Every airplane crash is a teachable moment. The extraordinary safety record of flying is built on a process, carried out over many decades, of detecting, understanding, and learning from the causes of accidents. Investigators from the National Transportation Safety Board in the U.S. and their partners in Europe have in this time succeeded in eliminating many serious flaws, mechanical and human, as they were identified.
But before any physical trace of Malaysian Airlines Flight MH370 is found there is already a salutary lesson to be learned: This airplane did not disappear, it was our ability to see it that was missing.
No aviation drama has generated such a global following as this one except possibly the one it most mirrors, the vanishing of Amelia Earhart.
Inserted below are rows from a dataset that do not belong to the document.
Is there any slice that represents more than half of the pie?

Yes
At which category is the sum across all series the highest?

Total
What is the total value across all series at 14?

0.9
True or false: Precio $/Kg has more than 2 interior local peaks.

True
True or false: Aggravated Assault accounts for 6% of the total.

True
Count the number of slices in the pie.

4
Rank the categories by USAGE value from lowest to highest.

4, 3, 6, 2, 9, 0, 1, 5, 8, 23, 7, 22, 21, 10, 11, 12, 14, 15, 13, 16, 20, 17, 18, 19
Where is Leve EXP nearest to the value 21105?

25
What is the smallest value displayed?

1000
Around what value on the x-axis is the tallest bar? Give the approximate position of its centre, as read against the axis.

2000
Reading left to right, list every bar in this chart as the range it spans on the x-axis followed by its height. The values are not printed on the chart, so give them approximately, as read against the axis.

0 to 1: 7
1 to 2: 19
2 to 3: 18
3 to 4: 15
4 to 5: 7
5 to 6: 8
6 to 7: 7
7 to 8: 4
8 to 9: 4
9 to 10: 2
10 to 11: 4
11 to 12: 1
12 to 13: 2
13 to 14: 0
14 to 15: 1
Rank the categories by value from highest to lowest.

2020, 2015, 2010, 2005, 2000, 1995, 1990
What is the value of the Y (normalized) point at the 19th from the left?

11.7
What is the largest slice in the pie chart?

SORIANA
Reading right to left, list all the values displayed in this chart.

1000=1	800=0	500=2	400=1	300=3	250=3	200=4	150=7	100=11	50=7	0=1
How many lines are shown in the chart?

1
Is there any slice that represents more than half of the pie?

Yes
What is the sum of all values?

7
The reason is that it is not actually one story but two quite separate ones: the what and the how?
What physically happened to the airplane will be, as usual, the subject of every investigative resource available.
How any airplane could just vanish, however, presents us with a compelling and alarming mystery that does not have to wait until forensic evidence is gathered to be solved.
After the disappearance of Air France Flight 447 over the South Atlantic in 2009, it was obvious that the equipment we rely on to describe the critical sequence of events leading to a crash had fallen way behind the technology now available. Although flight data recorders had become progressively more sophisticated since they were introduced in the 1950s the principle remained the same: The evidence went down with the airplane and had to be retrieved.